→ **Work to complete**: Set down a true copy of the data, with all pictures left out.
——————
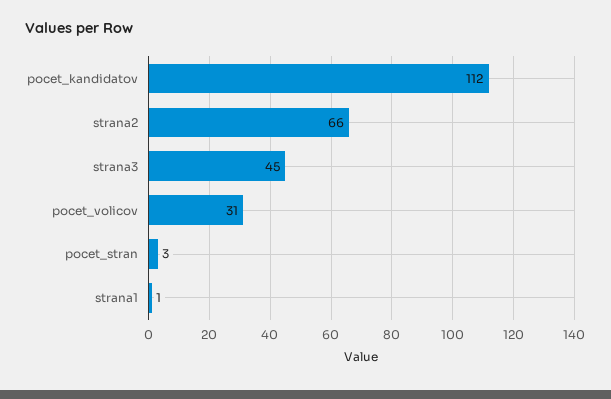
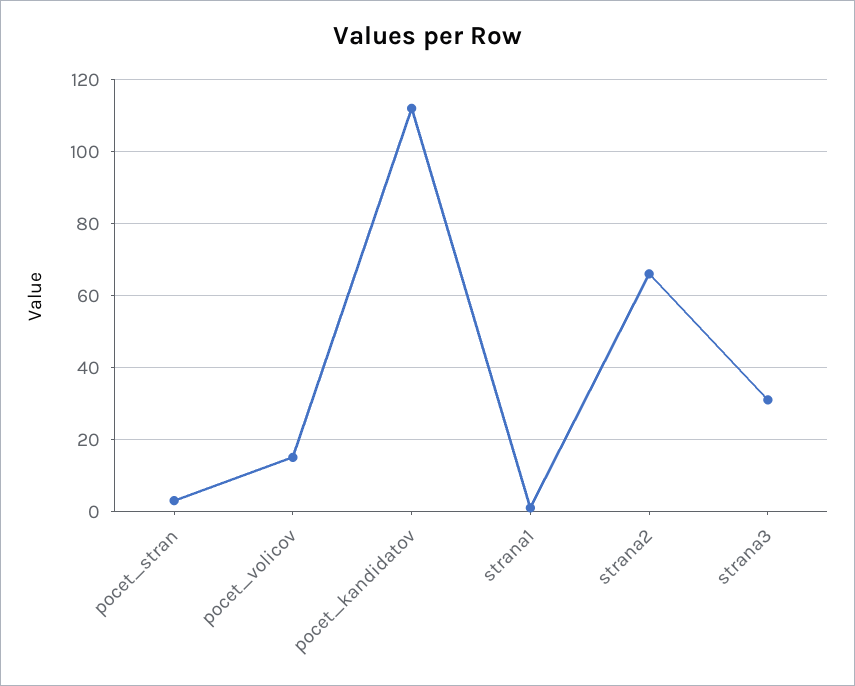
  {
    "pocet_kandidatov": 112,
    "strana2": 66,
-   "strana3": 45,
+   "strana3": 30,
-   "pocet_volicov": 31,
+   "pocet_volicov": 15,
    "pocet_stran": 3,
    "strana1": 1
  }

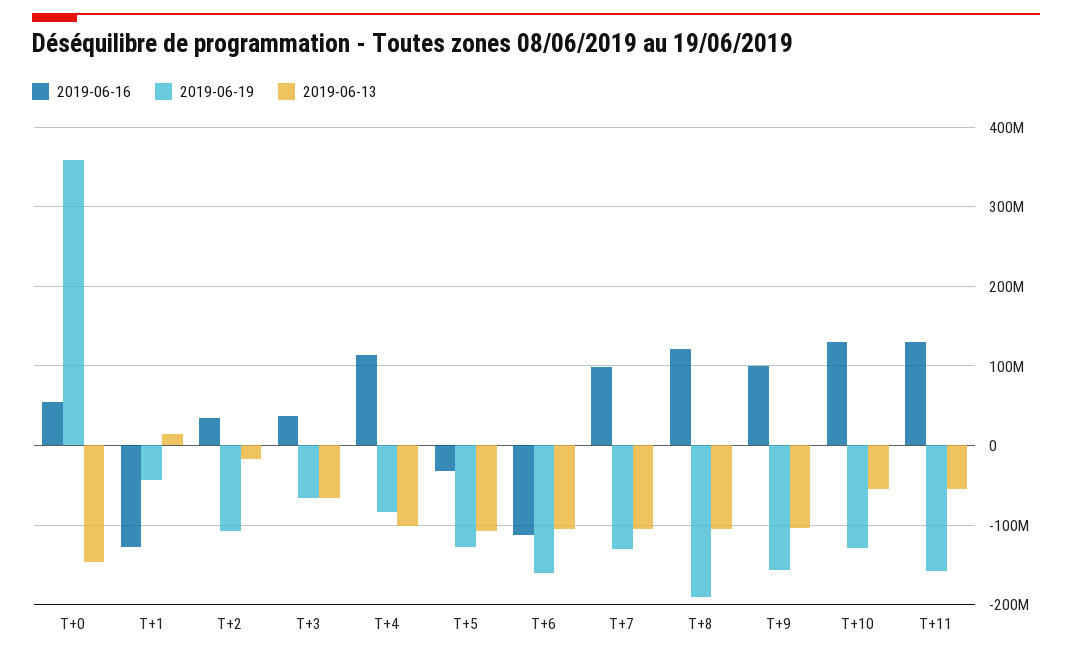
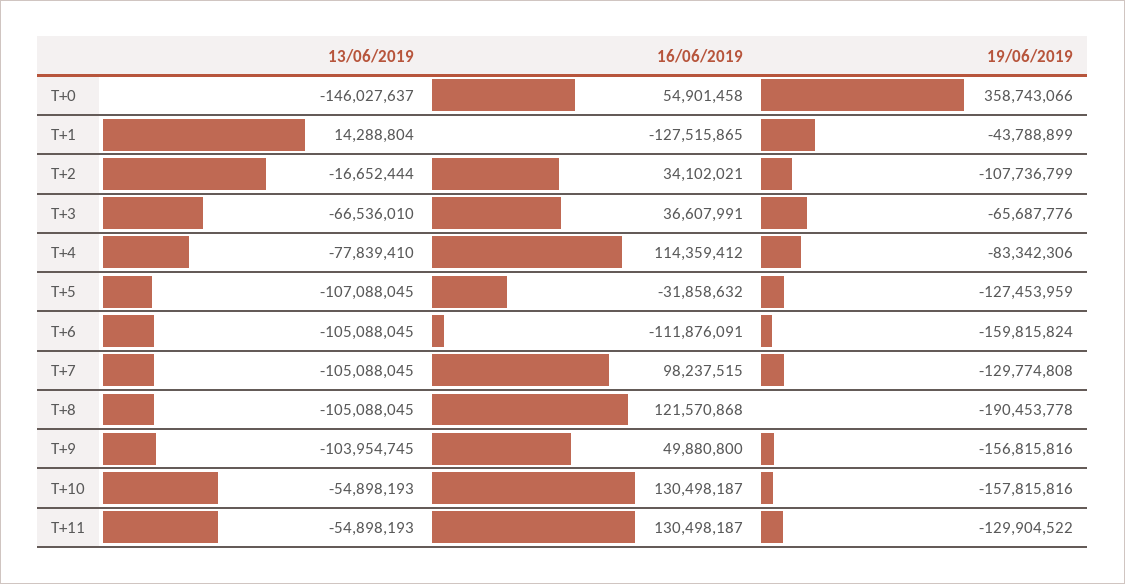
  {
    "2019-06-16": {
      "T+0": 54901458,
      "T+1": -127515865,
      "T+2": 34102021,
      "T+3": 36607991,
      "T+4": 114359412,
      "T+5": -31858632,
      "T+6": -111876091,
      "T+7": 98237515,
      "T+8": 121570868,
-     "T+9": 100000000,
+     "T+9": 49880800,
      "T+10": 130498187,
      "T+11": 130498187
    },
    "2019-06-19": {
      "T+0": 358743066,
      "T+1": -43788899,
      "T+2": -107736799,
      "T+3": -65687776,
      "T+4": -83342306,
      "T+5": -127453959,
      "T+6": -159815824,
      "T+7": -129774808,
      "T+8": -190453778,
      "T+9": -156815816,
-     "T+10": -130000000,
+     "T+10": -157815816,
-     "T+11": -160000000
+     "T+11": -129904522
    },
    "2019-06-13": {
      "T+0": -146027637,
      "T+1": 14288804,
      "T+2": -16652444,
      "T+3": -66536010,
-     "T+4": -100000000,
+     "T+4": -77839410,
      "T+5": -107088045,
      "T+6": -105088045,
      "T+7": -105088045,
      "T+8": -105088045,
      "T+9": -103954745,
      "T+10": -54898193,
      "T+11": -54898193
    }
  }

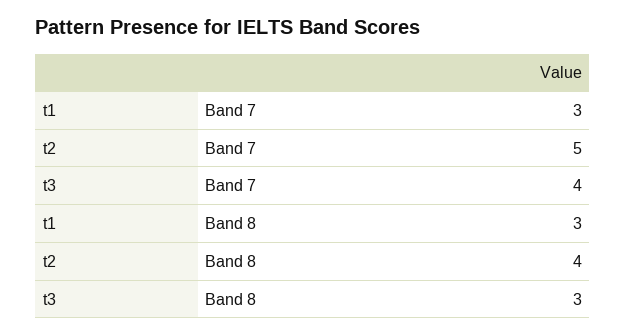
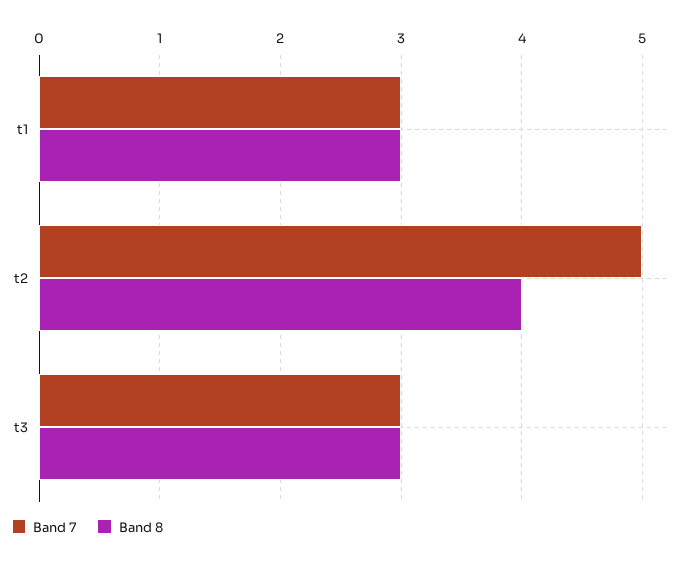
  {
    "Band 7": {
      "t1": 3,
      "t2": 5,
-     "t3": 4
+     "t3": 3
    },
    "Band 8": {
      "t1": 3,
      "t2": 4,
      "t3": 3
    }
  }

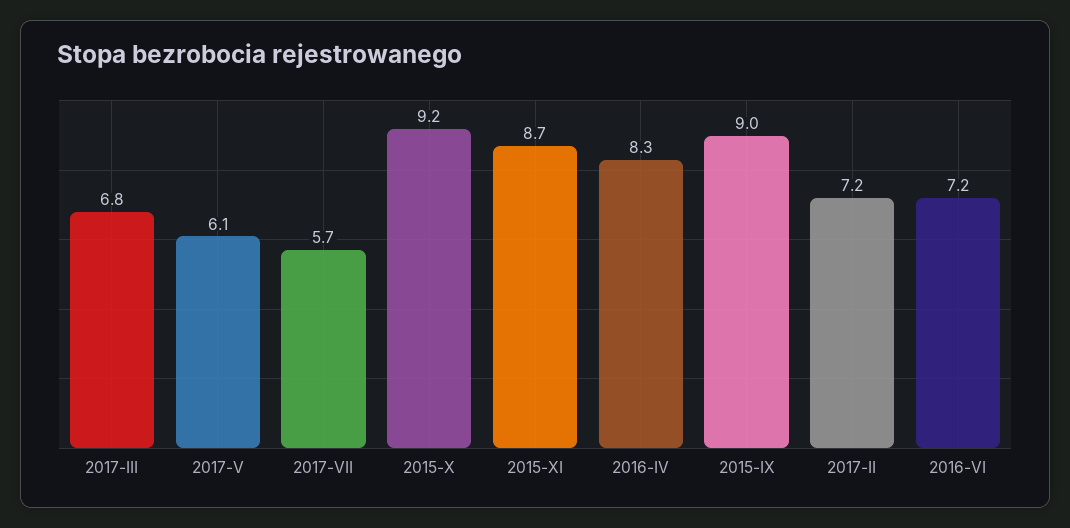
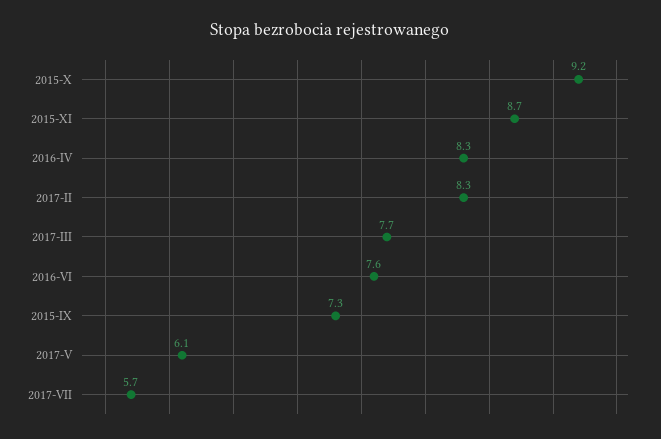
  {
-   "2017-III": 6.8,
+   "2017-III": 7.7,
    "2017-V": 6.1,
    "2017-VII": 5.7,
    "2015-X": 9.2,
    "2015-XI": 8.7,
    "2016-IV": 8.3,
-   "2015-IX": 9,
+   "2015-IX": 7.3,
-   "2017-II": 7.2,
+   "2017-II": 8.3,
-   "2016-VI": 7.2
+   "2016-VI": 7.6
  }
——————
→ **Answer space**:
  {
    "pocet_kandidatov": 112,
    "strana2": 66,
-   "strana3": 45,
+   "strana3": 30,
-   "pocet_volicov": 31,
+   "pocet_volicov": 15,
    "pocet_stran": 3,
    "strana1": 1
  }

  {
    "2019-06-16": {
      "T+0": 54901458,
      "T+1": -127515865,
      "T+2": 34102021,
      "T+3": 36607991,
      "T+4": 114359412,
      "T+5": -31858632,
      "T+6": -111876091,
      "T+7": 98237515,
      "T+8": 121570868,
-     "T+9": 100000000,
+     "T+9": 49880800,
      "T+10": 130498187,
      "T+11": 130498187
    },
    "2019-06-19": {
      "T+0": 358743066,
      "T+1": -43788899,
      "T+2": -107736799,
      "T+3": -65687776,
      "T+4": -83342306,
      "T+5": -127453959,
      "T+6": -159815824,
      "T+7": -129774808,
      "T+8": -190453778,
      "T+9": -156815816,
-     "T+10": -130000000,
+     "T+10": -157815816,
-     "T+11": -160000000
+     "T+11": -129904522
    },
    "2019-06-13": {
      "T+0": -146027637,
      "T+1": 14288804,
      "T+2": -16652444,
      "T+3": -66536010,
-     "T+4": -100000000,
+     "T+4": -77839410,
      "T+5": -107088045,
      "T+6": -105088045,
      "T+7": -105088045,
      "T+8": -105088045,
      "T+9": -103954745,
      "T+10": -54898193,
      "T+11": -54898193
    }
  }

  {
    "Band 7": {
      "t1": 3,
      "t2": 5,
-     "t3": 4
+     "t3": 3
    },
    "Band 8": {
      "t1": 3,
      "t2": 4,
      "t3": 3
    }
  }

  {
-   "2017-III": 6.8,
+   "2017-III": 7.7,
    "2017-V": 6.1,
    "2017-VII": 5.7,
    "2015-X": 9.2,
    "2015-XI": 8.7,
    "2016-IV": 8.3,
-   "2015-IX": 9,
+   "2015-IX": 7.3,
-   "2017-II": 7.2,
+   "2017-II": 8.3,
-   "2016-VI": 7.2
+   "2016-VI": 7.6
  }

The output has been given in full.